Alckmin veta projeto sobre recursos educacionais abertos

18/02/2013

PL, aprovado na Alesp, determinava que todo conhecimento produzido, ou comprado, com recursos públicos, fosse disponibilizado livremente na internet

Na última sexta-feira (15/2), o governador Geraldo Alckmin vetou integralmente o Projeto de Lei 989/2011, de autoria do ex-deputado estadual e atual Secretário Municipal de Serviços Públicos de São Paulo, Simão Pedro (PT).

O projeto determinava que todo o conhecimento produzido ou comprado pela administração pública estatal, direta ou indireta, seja licenciado como um REA (Recurso Educacional Aberto).

O PL também previa que este conhecimento fosse disponibilizado livremente pelo governo estadual na internet. Desta forma, todo conhecimento produzido por universidades estaduais, por exemplo, poderiam ser acessados, reutilizados e adaptados por terceiros. O objetivo do projeto aprovado na Assembleia Legislativa do Estado de São Paulo era tornar o conhecimento produzido com financiamento do governo estadual acessível para aqueles que, de fato, o financiaram, a população paulista.

O governador justificou seu veto alegando que o projeto sofria de “vício de origem”. Segundo Alckmin, somente o Executivo teria competência para propor medidas referentes ao “uso da informática e da Internet” em suas atividades. Evocando a constituição federal, o governador afirma no texto do veto que “a gestão administrativa dos negócios do Estado constitui matéria de competência privativa do Governador”.

No texto do veto, o governador destaca as iniciativas do Estado para facilitar o acesso ao conhecimento. Entre elas, a criação da Univesp (Universidade Virtual do Estado de São Paulo), além da criação de plataformas para gestão de recursos educacionais, como o Portal do Pesquisador e o SciELO.

Porém, de acordo com Carolina Rossini, advogada especialista em propriedade intelectual e uma das fundadoras do projeto REA Brasil, o texto de Alckmin demonstra desconhecimento sobre o objetivo dos Recursos Educacionais Abertos.

“O veto é questionável juridicamente e demonstra uma visão míope do objetivo dos Recursos Educacionais Abertos. Os exemplos apontados pelo Governador em seu parecer demonstram isso claramente. De qualquer forma, essa é somente uma batalha que perdemos – batalha já enfrentada por comunidades mais antigas como a do software livre. Continuaremos a nossa luta no Brasil pela conscientização sobre REA e por políticas claras que determinem que o dinheiro público promova o acesso público e aberto aos recursos educacionais”, declarou Rossini.

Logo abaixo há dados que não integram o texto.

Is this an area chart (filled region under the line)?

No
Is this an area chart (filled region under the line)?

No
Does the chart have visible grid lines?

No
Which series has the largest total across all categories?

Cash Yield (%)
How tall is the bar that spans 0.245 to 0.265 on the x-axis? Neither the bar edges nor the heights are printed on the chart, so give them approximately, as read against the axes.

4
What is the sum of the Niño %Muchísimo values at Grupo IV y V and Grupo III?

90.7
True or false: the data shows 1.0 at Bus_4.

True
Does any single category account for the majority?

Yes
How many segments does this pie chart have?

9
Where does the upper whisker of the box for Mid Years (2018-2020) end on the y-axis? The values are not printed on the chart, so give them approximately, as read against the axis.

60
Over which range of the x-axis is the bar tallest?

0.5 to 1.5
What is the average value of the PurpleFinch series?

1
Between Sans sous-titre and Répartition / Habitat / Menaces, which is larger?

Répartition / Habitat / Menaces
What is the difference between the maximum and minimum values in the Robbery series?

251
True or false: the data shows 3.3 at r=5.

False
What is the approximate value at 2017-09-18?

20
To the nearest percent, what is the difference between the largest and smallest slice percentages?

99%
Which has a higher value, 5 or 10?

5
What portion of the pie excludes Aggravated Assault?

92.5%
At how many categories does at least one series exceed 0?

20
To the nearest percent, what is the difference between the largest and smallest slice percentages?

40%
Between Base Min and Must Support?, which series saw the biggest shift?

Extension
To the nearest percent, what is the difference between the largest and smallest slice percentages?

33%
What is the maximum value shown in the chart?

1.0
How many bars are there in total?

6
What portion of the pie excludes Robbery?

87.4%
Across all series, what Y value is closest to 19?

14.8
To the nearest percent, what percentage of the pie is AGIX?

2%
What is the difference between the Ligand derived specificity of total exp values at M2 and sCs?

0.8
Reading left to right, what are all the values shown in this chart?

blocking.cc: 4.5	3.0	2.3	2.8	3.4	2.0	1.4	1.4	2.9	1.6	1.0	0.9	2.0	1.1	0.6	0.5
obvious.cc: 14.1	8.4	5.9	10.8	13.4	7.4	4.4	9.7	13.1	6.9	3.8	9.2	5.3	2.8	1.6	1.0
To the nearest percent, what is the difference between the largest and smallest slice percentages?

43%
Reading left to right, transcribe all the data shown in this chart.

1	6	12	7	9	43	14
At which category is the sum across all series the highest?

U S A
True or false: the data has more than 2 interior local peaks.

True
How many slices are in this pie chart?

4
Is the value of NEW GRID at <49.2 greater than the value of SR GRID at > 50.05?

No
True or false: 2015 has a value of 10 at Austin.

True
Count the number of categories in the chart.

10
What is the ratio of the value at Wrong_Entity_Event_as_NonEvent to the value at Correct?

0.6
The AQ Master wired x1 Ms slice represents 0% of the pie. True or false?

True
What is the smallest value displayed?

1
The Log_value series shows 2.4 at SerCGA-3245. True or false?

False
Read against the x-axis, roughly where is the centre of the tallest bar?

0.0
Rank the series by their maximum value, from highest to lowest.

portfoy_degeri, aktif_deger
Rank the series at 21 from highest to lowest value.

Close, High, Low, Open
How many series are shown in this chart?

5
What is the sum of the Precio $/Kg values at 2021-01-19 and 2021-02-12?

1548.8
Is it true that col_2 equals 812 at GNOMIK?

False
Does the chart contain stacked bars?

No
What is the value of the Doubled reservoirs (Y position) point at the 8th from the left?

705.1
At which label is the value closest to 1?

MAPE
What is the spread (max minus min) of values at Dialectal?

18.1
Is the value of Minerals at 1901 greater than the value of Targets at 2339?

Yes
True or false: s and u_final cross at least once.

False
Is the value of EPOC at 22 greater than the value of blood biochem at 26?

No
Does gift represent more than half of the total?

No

Andreia Inamorato, pesquisadora consultora nas áreas de recursos educacionais abertos e tecnologia educacional, também concorda que o texto do veto demonstra desconhecimento sobre os REA’s.

“Houve uma grande preocupação nesse texto do veto em mostrar o que o Estado faz para ampliar o acesso ao conhecimento. Isso já é em si um reconhecimento da importânica do tema. Resta apenas a necessidade da compreensão de que REA não é somente conteúdo educacional gratuito disponibilizado na rede por meio de tecnologias. Para além disso, é conteúdo que pode ser acessado, transformado e redistribuído, de modo a constituir novas práticas educacionais, de ensino e aprendizagem, as quais chamamos de ‘práticas educacionais abertas’”, disse Inamorato.

Já a diretora executiva do Instituto Educadigital, Priscila Gonsales, citou o exemplo da Prefeitura de São Paulo, que instituiu os REA’s na administração municipal por meio de decreto, e cobrou que o governo do Estado siga o mesmo caminho.

“Lendo o veto, o Governador não escreve nada desfavorável à concepção de REA em si. O município de São Paulo já tem um decreto que é um exemplo único em todo o mundo na questão de política pública de REA. Foi uma ação direta do executivo. Quem sabe o governador e sua equipe não decidem seguir o mesmo caminho no Estado?”, afirmou Gonsales.

Vetos do Executivo

A Assembleia Legislativa do Estado de São Paulo possui 621 projetos vetados pelo Executivo, a maioria com a justificativa de vício de origem.

Reportagem do jornal O Estado de S. Paulo destaca que 90% das proposições aprovadas não são sancionadas pelo governador, mesmo que submetidas a todos os trâmites legislativos, incluindo a aprovação na CCJ (Comissão de Constituição e Justiça).


”A inconstitucionalidade carrega subjetividade. Isso é indiscutível, fosse diferente não teríamos Adins (Ações Diretas de Inconstitucionalidade) e a própria possibilidade de derrubarmos os vetos. Assim, sempre que conveniente, o governo veta sob tal justificativa”, comentou o cientista político Humberto Dantas ao jornal O Estado de S.Paulo.